WHAT NEEDS TO BE DONE = Find every line containing the word "bottom" in the records below; report only how many there are.

INFORMATION =
-*-
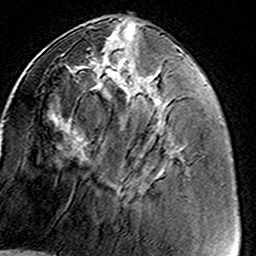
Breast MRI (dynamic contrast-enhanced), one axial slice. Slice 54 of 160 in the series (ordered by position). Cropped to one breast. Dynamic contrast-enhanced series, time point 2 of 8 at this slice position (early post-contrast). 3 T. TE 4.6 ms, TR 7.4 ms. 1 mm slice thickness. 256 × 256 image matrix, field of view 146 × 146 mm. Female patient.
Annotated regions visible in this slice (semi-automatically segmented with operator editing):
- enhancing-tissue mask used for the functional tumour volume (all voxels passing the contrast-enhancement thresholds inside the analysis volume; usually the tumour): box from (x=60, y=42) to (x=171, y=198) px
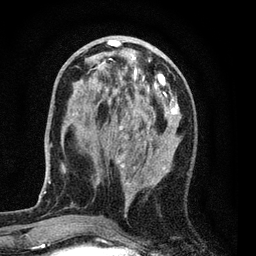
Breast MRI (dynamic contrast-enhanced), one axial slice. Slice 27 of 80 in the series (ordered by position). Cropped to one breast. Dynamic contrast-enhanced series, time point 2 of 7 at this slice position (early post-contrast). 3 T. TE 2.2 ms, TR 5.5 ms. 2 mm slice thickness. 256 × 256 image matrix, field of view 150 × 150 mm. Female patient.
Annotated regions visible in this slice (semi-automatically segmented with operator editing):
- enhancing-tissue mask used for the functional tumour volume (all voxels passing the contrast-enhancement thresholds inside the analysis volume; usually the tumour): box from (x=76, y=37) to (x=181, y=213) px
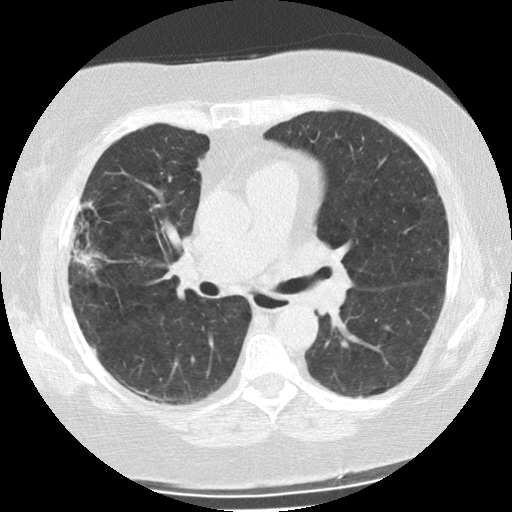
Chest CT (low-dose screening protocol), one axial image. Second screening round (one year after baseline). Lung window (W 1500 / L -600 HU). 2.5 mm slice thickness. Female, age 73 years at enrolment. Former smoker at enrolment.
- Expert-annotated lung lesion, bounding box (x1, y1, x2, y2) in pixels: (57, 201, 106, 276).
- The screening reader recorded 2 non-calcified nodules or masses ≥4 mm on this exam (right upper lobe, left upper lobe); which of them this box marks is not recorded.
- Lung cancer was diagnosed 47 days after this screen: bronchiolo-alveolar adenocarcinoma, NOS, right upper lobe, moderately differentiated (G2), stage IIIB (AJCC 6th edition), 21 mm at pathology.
-*-
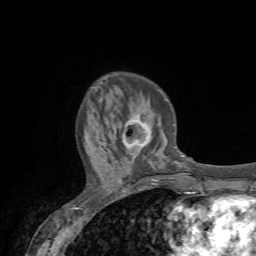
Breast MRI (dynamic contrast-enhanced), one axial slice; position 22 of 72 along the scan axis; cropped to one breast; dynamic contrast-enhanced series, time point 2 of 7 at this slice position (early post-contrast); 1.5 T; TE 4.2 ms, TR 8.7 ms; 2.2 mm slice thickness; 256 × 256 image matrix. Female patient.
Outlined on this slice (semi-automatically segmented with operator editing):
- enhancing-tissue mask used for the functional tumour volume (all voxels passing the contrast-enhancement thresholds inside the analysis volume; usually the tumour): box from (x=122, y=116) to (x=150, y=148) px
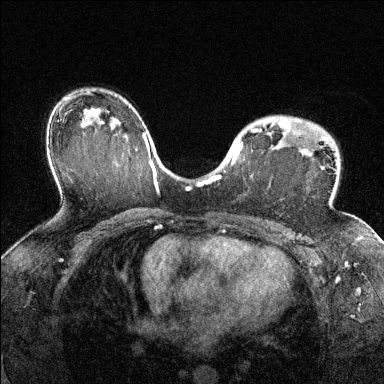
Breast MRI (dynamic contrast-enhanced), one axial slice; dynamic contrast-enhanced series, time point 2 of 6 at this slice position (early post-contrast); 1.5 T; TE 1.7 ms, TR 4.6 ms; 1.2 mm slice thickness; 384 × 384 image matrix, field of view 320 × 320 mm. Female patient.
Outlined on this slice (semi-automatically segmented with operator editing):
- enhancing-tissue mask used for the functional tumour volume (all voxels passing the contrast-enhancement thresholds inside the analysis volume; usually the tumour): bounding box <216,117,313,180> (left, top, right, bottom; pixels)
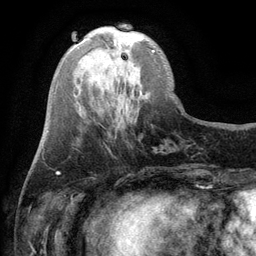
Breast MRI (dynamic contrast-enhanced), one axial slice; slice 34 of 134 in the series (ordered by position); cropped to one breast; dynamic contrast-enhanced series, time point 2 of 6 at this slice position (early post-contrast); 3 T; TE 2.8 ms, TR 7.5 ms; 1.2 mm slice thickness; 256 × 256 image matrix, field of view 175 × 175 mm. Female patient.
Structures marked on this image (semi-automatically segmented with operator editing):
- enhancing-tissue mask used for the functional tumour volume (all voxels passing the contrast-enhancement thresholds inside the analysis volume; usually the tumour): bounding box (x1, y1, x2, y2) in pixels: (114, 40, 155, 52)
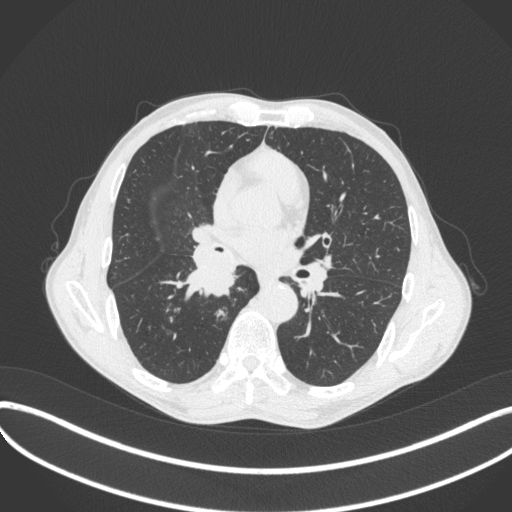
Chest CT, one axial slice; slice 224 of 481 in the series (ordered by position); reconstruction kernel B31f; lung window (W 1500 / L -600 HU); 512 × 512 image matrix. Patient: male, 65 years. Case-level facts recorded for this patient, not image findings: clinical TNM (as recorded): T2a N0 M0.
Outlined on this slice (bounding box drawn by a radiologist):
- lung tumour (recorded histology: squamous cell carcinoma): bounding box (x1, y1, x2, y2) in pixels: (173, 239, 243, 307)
-*-
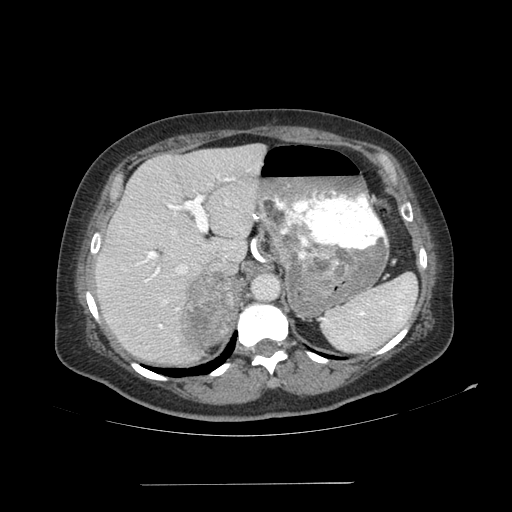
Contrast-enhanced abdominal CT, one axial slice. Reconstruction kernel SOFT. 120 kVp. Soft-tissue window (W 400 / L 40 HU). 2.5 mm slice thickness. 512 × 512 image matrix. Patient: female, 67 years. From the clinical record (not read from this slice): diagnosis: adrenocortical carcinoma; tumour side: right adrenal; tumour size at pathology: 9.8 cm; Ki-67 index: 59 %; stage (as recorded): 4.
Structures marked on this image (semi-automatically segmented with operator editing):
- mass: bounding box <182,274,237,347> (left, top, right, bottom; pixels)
-*-
EXERCISE SOLUTION = 2